O gol da redenção celeste
Dentro das quatro linhas o Cruzeiro apresentou uma postura estratégica e eficiente. O momento crucial da decisão aconteceu aos 14 minutos da segunda etapa. Após um cruzamento preciso de Gerson o atacante Kaio Jorge subiu mais alto que a defesa atleticana e cabeceou com firmeza. A bola ainda beijou a trave antes de cruzar a linha e balançar a rede defendida por Everson.
Este título tem um peso histórico gigantesco para a instituição. A Raposa não erguia uma taça desde o Mineiro de 2019 quando também superou o seu maior rival. Com essa conquista o time celeste chega ao seu 39º troféu estadual consolidando sua posição como o segundo maior vencedor de Minas Gerais.
Vexame e briga no gramado
O clima de decisão azedou completamente nos instantes finais do duelo. A faísca que iniciou o incêndio foi uma entrada de Christian no goleiro Everson. Irritado o arqueiro do Atlético partiu para o confronto físico contra o atacante cruzeirense o que desencadeou uma reação em cadeia por todo o campo.
Abaixo detalhamos os pontos mais críticos da confusão que manchou a final
- Troca de agressões: Lyanco e Gerson trocaram socos abertamente diante das câmeras.
- Violência gratuita: o goleiro Cássio foi flagrado desferindo um pisão em Lyanco enquanto o zagueiro estava caído.
- Conflito de capitães: Hulk atingiu Lucas Romero com um pontapé e em seguida trocou socos com Villalba.
- Encerramento forçado: sem qualquer segurança ou clima para o futebol o árbitro Matheus Delgado Candançan decidiu encerrar o confronto antes do tempo regulamentar.
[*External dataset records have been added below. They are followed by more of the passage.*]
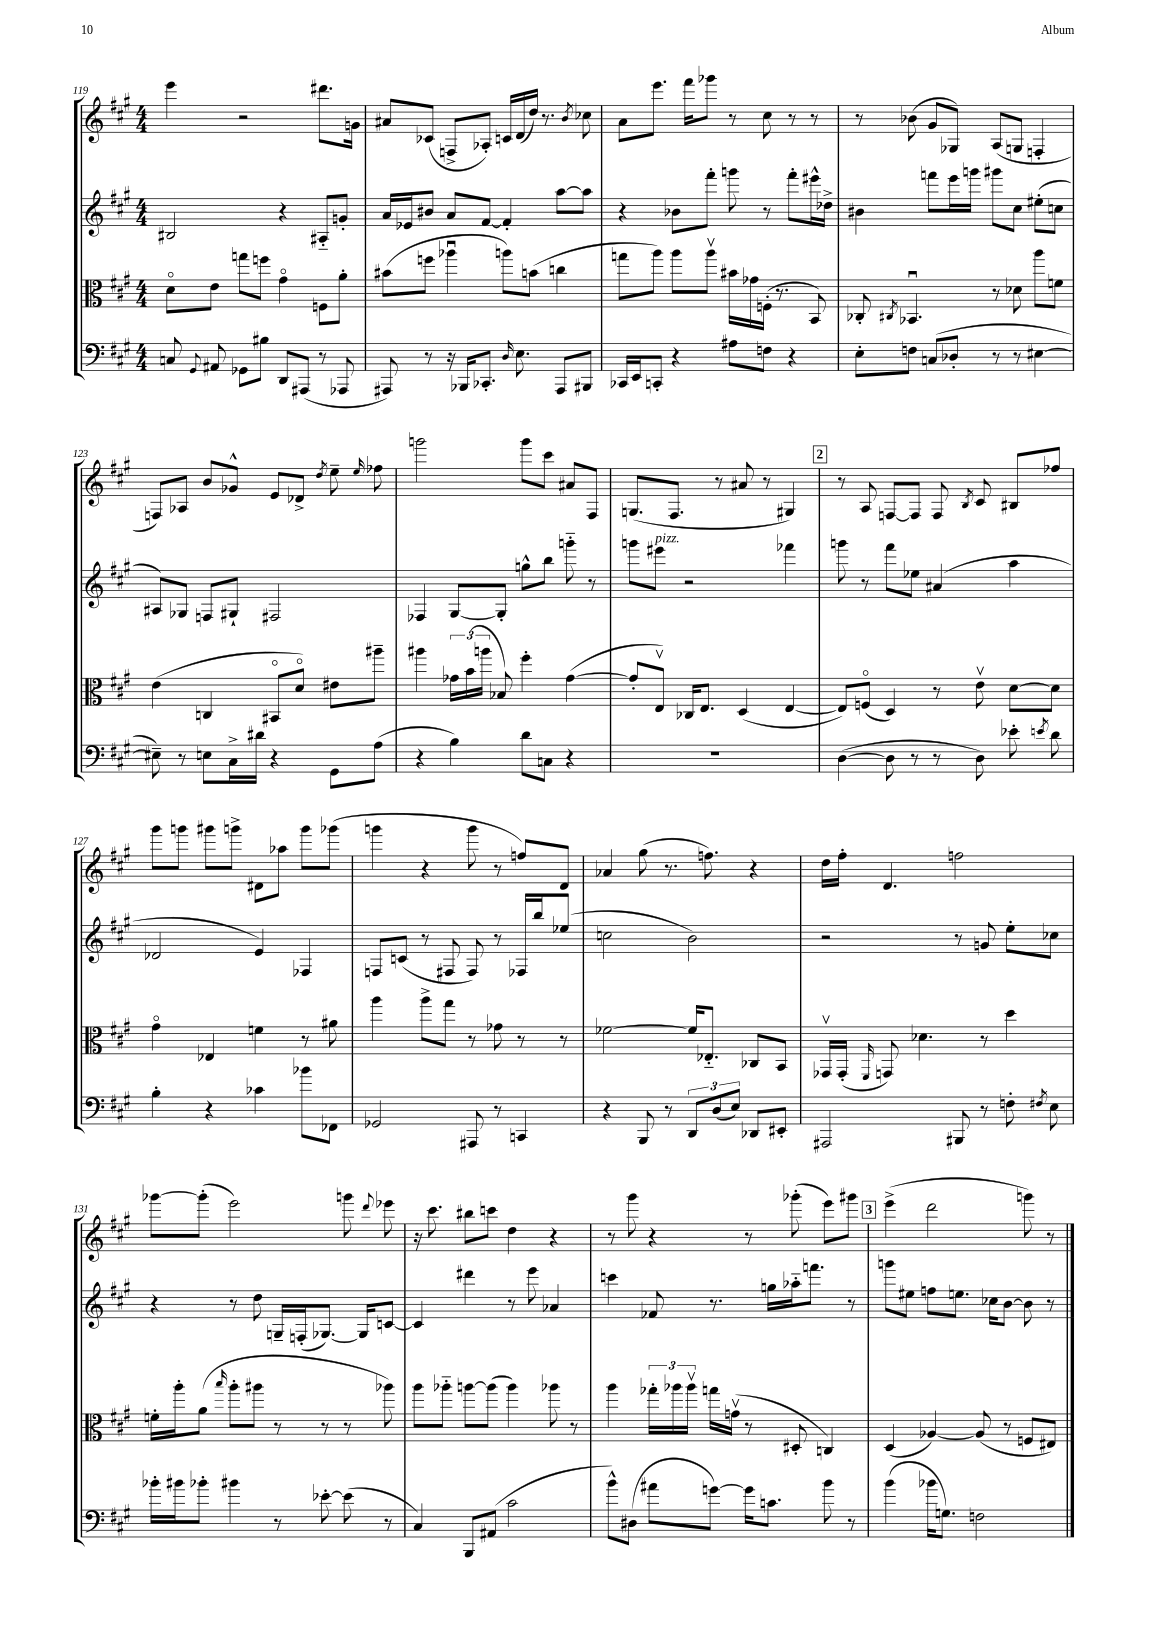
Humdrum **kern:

**kern	**kern	**kern	**kern
*staff4	*staff3	*staff2	*staff1
*clefF4	*clefC3	*clefG2	*clefG2
*k[f#c#g#]	*k[f#c#g#]	*k[f#c#g#]	*k[f#c#g#]
*M4/4	*M4/4	*M4/4	*M4/4
8C/	8do\L	2B#/	4eee\
8qqGG#/	.	.	.
8AA#/	8e\J	.	.
8GG-\L	8gg\L	.	2r
8B#\J	8ff\J	.	.
8DD/L	4g#o\	4r	.
(8AAA#/J	.	.	.
8r	8F\L	8A#'~/L	8.ddd#\L
8AAA-/	8a'\J	8g'/J	.
.	.	.	16g\Jk
=	=	=	=
8AAA#/)	(8b#\L	16a/LL	8a#/L
.	.	16e-/J	.
8r	8ff\J	8b#/J	(8c-/J
16r	4aa-u\	8a/L	8F^/L
16BBB-/LK	.	.	.
8.CC-'/J	.	[8f#/J	8A-'/J)
.	8aa\L)	4f#'/]	16c/LL
16qqD/	.	.	.
8.E\	.	.	(16d/
.	(8b\J	.	16dd/JJ)
.	.	.	8.r
8AAA#/L	4cc\	[8aa\L	.
.	.	.	8qb/
8BBB#/J	.	8aa\]J	8cc-\
=	=	=	=
16CC-/LL	8gg\L	4r	8a\L
16EE/J	.	.	.
8CC'/J	8aa\J)	.	8.eee\J
4r	8aa\L	8b-\L	.
.	.	.	16fff#\LK
.	8aav\J	8fff#'\J	8ggg-\J
8A#\L	16b#\LL	8ggg\	8r
.	16g-\	.	.
8F\J	(16F'\JJ	8r	8cc#\
.	8.r	.	.
4r	.	8fff#'\L	8r
.	8BB/)	16eee#^^\L	8r
.	.	16dd-^\JJ	.
=	=	=	=
8E'\L	8C-'/	4b#\	8r
.	8qC#/	.	.
8F\J	4.BB-u/	.	(8b-\
(8C/L	.	8fff\L	8g#/L
8D-'/J	.	16eee\L	8G-/J)
.	.	16ggg\JJ	.
8r	8r	8ggg#\L	(8A/L
8r	8d-\	8cc#\J	8G/J
[4E#\	8aa\L	(8ee#'\L	4F'/
.	8f\J	8cc\J	.
=	=	=	=
8E#~\])	(4e\	8A#/L)	8F/L)
8r	.	8G-/J	8A-/J
8E\L	4C/	8F/L	8b/L
16C#^\L	.	8G#`/J	8g-^^/J
16d#\JJ	.	.	.
4r	8BB#o/L	2F#/	8e/L
.	8do/J)	.	8d-^/J
.	.	.	8qdd/
8GG#\L	8e#\L	.	8ee~\
.	.	.	16qqee/
(8A\J	8aa#~\J	.	8ff-\
=	=	=	=
4r	4aa#\	4F-/	2ggg\
4B\)	24g-\LL	[8G#/L	.
.	(24b\	.	.
.	24aa\JJ	.	.
.	8B-/)	8G#'/]J	.
8d\L	4ff#'\	8gg^^\L	8ggg\L
8C\J	.	8bb\J	8ccc#\J
4r	([4g-\	8ggg'~\	8a#/L
.	.	8r	8F#/J
=	=	=	=
1r	8g-'/]L	8ggg\L	(8.G/L
.	8Ev/J)	8eee#\J	.
.	.	.	8.F#/J
.	16C-/LK	2r	.
.	8.E/J	.	.
.	.	.	8r
.	(4D/	.	8a#/
.	.	.	8r
.	[4E/	4fff-\	4G#/)
=	=	=	=
([4D\	8E/]L)	8ggg\	8r
.	(8Fo/J	8r	8A/
8D\]	4D/)	8fff#\L	[8F/L
8r	.	8ee-\J	8F/]J
8r	8r	(4a#/	8F/
.	.	.	8qB/
8D\)	8ev\	.	8c#/
8e-'\	[8d\L	4aa\	8B#/L
8qe/	.	.	.
8d\	8d\]J	.	8ff-/J
=	=	=	=
4B'\	4g#o\	2d-/	8ggg#\L
.	.	.	8ggg\J
4r	4E-/	.	8ggg#\L
.	.	.	8ggg^\J
4c-\	4f\	4e/)	8d#\L
.	.	.	8aa-\J
8b-\L	8r	4F-/	8ggg\L
8FF-\J	8a#\	.	(8ggg-\J
=	=	=	=
2GG-/	4aa\	8F/L	4ggg\
.	.	(8c/J	.
.	8aa^\L	8r	4r
.	8gg#\J	8F#/	.
8AAA#/	8r	8F#/)	8ggg\
8r	8g-\	8r	8r
4CC/	8r	16F-/LL	8ff/L)
.	.	16bb/J	.
.	8r	(8ee-/J	8d/J
=	=	=	=
4r	[2f-\	2cc\	4a-/
8BBB/	.	.	(8gg#\
8r	.	.	8.r
12DD/L	16f-/]LK	2b\)	.
.	8.E-'~/J	.	8.ff\)
(12D/	.	.	.
12E/J)	.	.	.
8DD-/L	8C-/L	.	4r
8EE#'/J	8BB/J	.	.
=	=	=	=
2AAA#/	16GG-v/LL	2r	16dd\LL
.	(16GG-'/JJ	.	16ff#'\JJ
.	16qqFF#/	.	.
.	8GG/)	.	4.d/
.	4.d-\	.	.
8BBB#/	.	8r	2ff\
8r	8r	8g/	.
8F'\	4dd\	8ee'\L	.
8qF#/	.	.	.
8E\	.	8cc-\J	.
=	=	=	=
16b-'\LL	16f'\LL	4r	[8ggg-\L
16b#\J	16aa'\J	.	.
8b-'\J	(8a\J	.	(8ggg-'\]J
.	16qqbb/	.	.
4b#\	8aa'\L	8r	2eee\)
.	8aa#\J	8dd\	.
8r	8r	16G~/LL	.
.	.	(16F'/J	.
[8e-'\	8r	[8.G-/J)	.
(8e-\]	8r	.	8ggg\
.	.	16G-/]LK	.
.	.	.	8qqddd/
8r	8aa-\)	[8c/J	8eee-\
=	=	=	=
4C#/)	8aa\L	4c/]	16r
.	.	.	8.ccc#\
.	8aa-'~\J	.	.
8BBB/L	[8aa\L	4ddd#\	8bb#\L
(8AA#/J	(8aa\]J	.	8ccc\J
2c#\	4aa\)	8r	4dd\
.	.	8eee\	.
.	8aa-\	4a-/	4r
.	8r	.	.
=	=	=	=
8b^^\L)	4aa\	4ccc\	8r
(8D#\J	.	.	8ggg#\
8a#\L	24gg-'\LL	8f-/	4r
.	24aa-\	.	.
.	24aa-v\JJ	.	.
[8g\J)	16gg\LL	8.r	.
.	(16gv\JJ	.	.
16g\]LK	8r	.	8r
8.c\J	.	16gg\LL	.
.	8D#'/	16aa-'~\J	(8ggg-'\
.	.	8.fff\J	.
8b\	4C/)	.	8eee\L)
8r	.	8r	8ggg#\J
=	=	=	=
(4b\	(4D/	8ggg\L	(4eee^\
.	.	8ee#\J	.
16b-\LK	[4A-/)	8ff\L	2ddd\
8.G\J)	.	.	.
.	.	8.ee\J	.
2F\	(8A-/]	.	.
.	.	16cc-\LK	.
.	8r	[8b\J	.
.	8F/L	8b\]	8ggg\)
.	8E#/J)	8r	8r
==	==	==	==
*-	*-	*-	*-
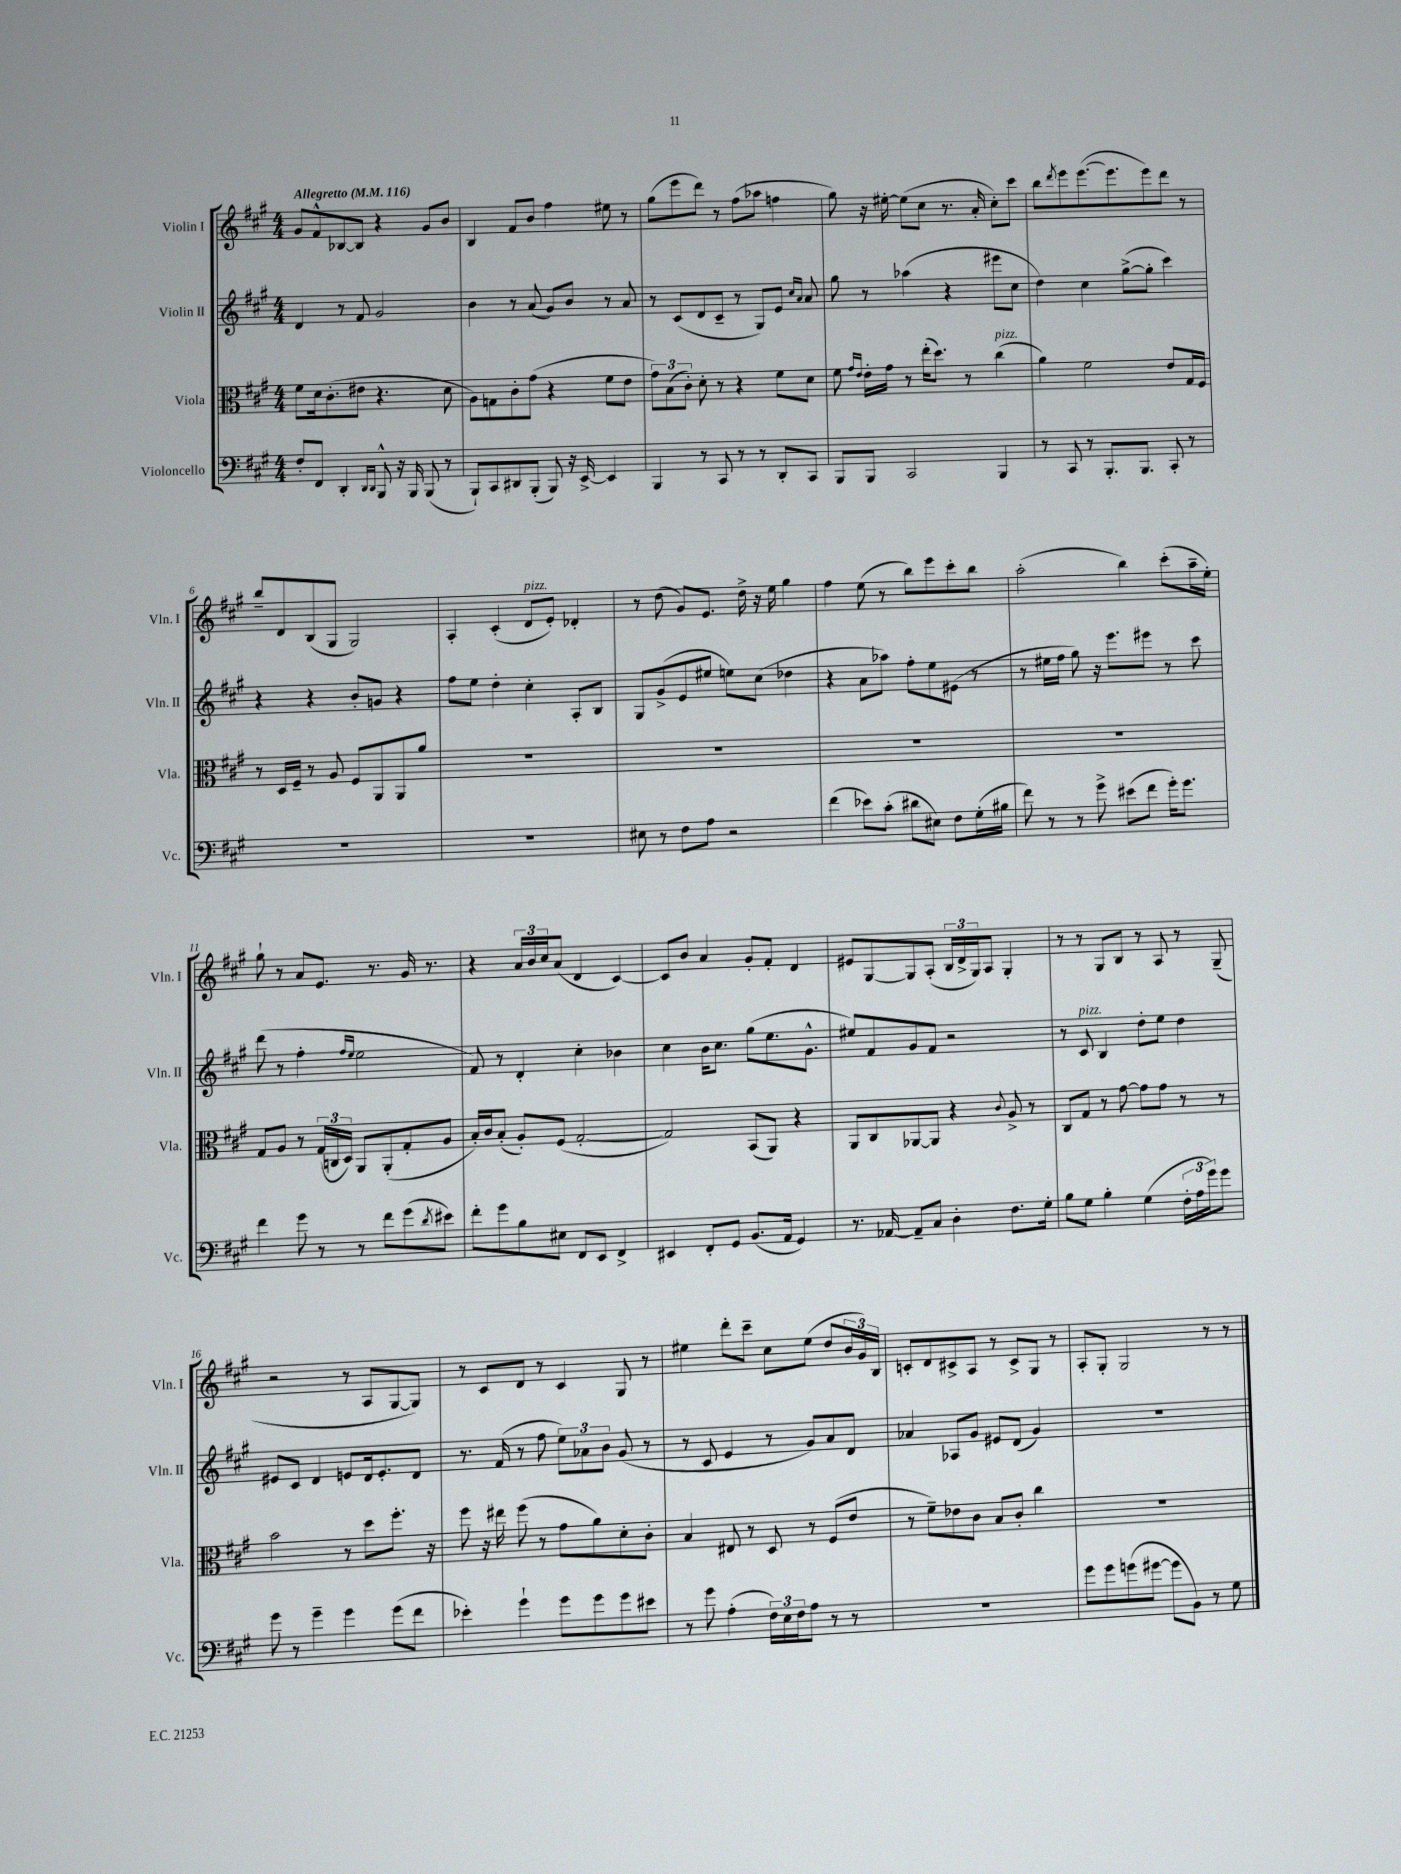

Fim da hegemonia alvinegra
O Atlético entrou em campo buscando um feito inédito em sua história que seria o primeiro heptacampeonato. Dono de 50 taças estaduais o Galo viu o sonho de manter a hegemonia absoluta ser interrompido pelo rival. A derrota dói não apenas pela perda do troféu mas pela forma descontrolada como os nervos dos atletas ficaram expostos nos minutos derradeiros.
Fique por dentro
A Federação Mineira de Futebol (FMF) e o Tribunal de Justiça Desportiva (TJD) devem analisar as imagens da confusão nos próximos dias. Punições severas são esperadas para os envolvidos visto que a agressividade passou longe de qualquer disputa esportiva aceitável. O Cruzeiro agora foca suas atenções no Campeonato Brasileiro enquanto o Atlético precisa juntar os cacos para as competições continentais e nacionais que seguem no calendário.